# Required work:
Give back all of the data exactly, with every picture omitted.

---------- Extracted records

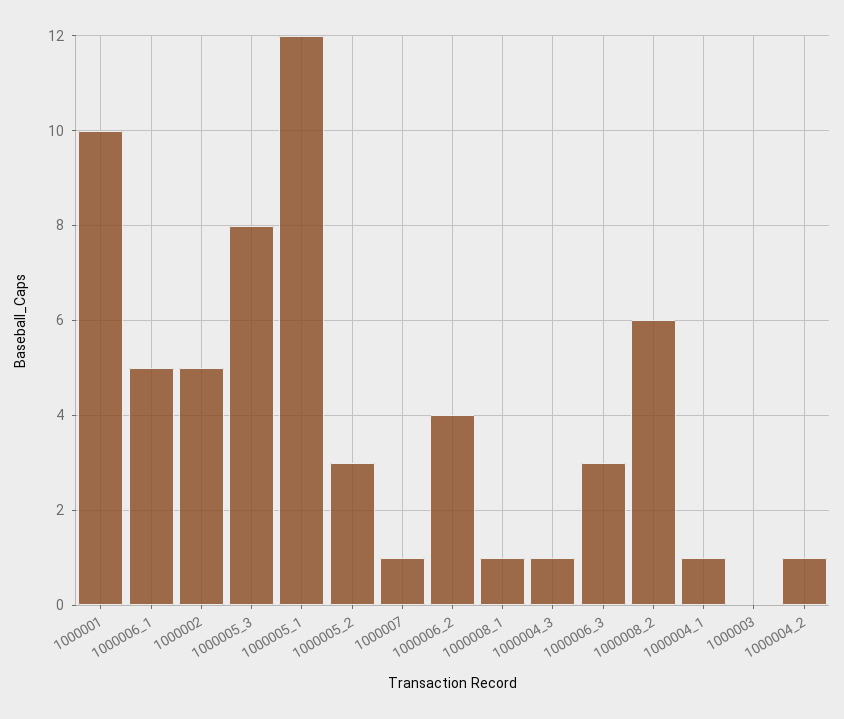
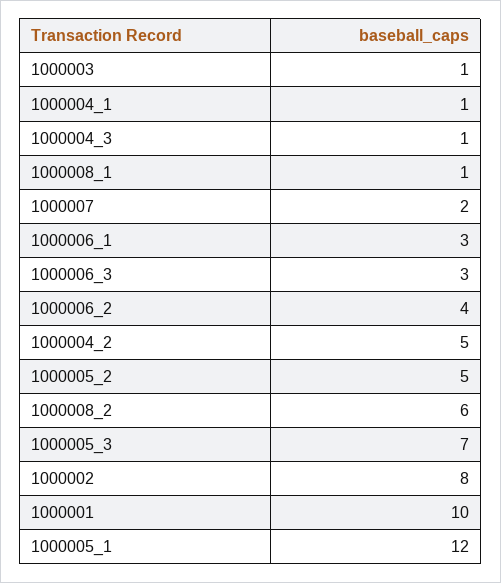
  {
    "1000001": 10,
-   "1000006_1": 5,
+   "1000006_1": 3,
-   "1000002": 5,
+   "1000002": 8,
-   "1000005_3": 8,
+   "1000005_3": 7,
    "1000005_1": 12,
-   "1000005_2": 3,
+   "1000005_2": 5,
-   "1000007": 1,
+   "1000007": 2,
    "1000006_2": 4,
    "1000008_1": 1,
    "1000004_3": 1,
    "1000006_3": 3,
    "1000008_2": 6,
    "1000004_1": 1,
-   "1000003": 0,
+   "1000003": 1,
-   "1000004_2": 1
+   "1000004_2": 5
  }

--------------------

# Written answer:
  {
    "1000001": 10,
-   "1000006_1": 5,
+   "1000006_1": 3,
-   "1000002": 5,
+   "1000002": 8,
-   "1000005_3": 8,
+   "1000005_3": 7,
    "1000005_1": 12,
-   "1000005_2": 3,
+   "1000005_2": 5,
-   "1000007": 1,
+   "1000007": 2,
    "1000006_2": 4,
    "1000008_1": 1,
    "1000004_3": 1,
    "1000006_3": 3,
    "1000008_2": 6,
    "1000004_1": 1,
-   "1000003": 0,
+   "1000003": 1,
-   "1000004_2": 1
+   "1000004_2": 5
  }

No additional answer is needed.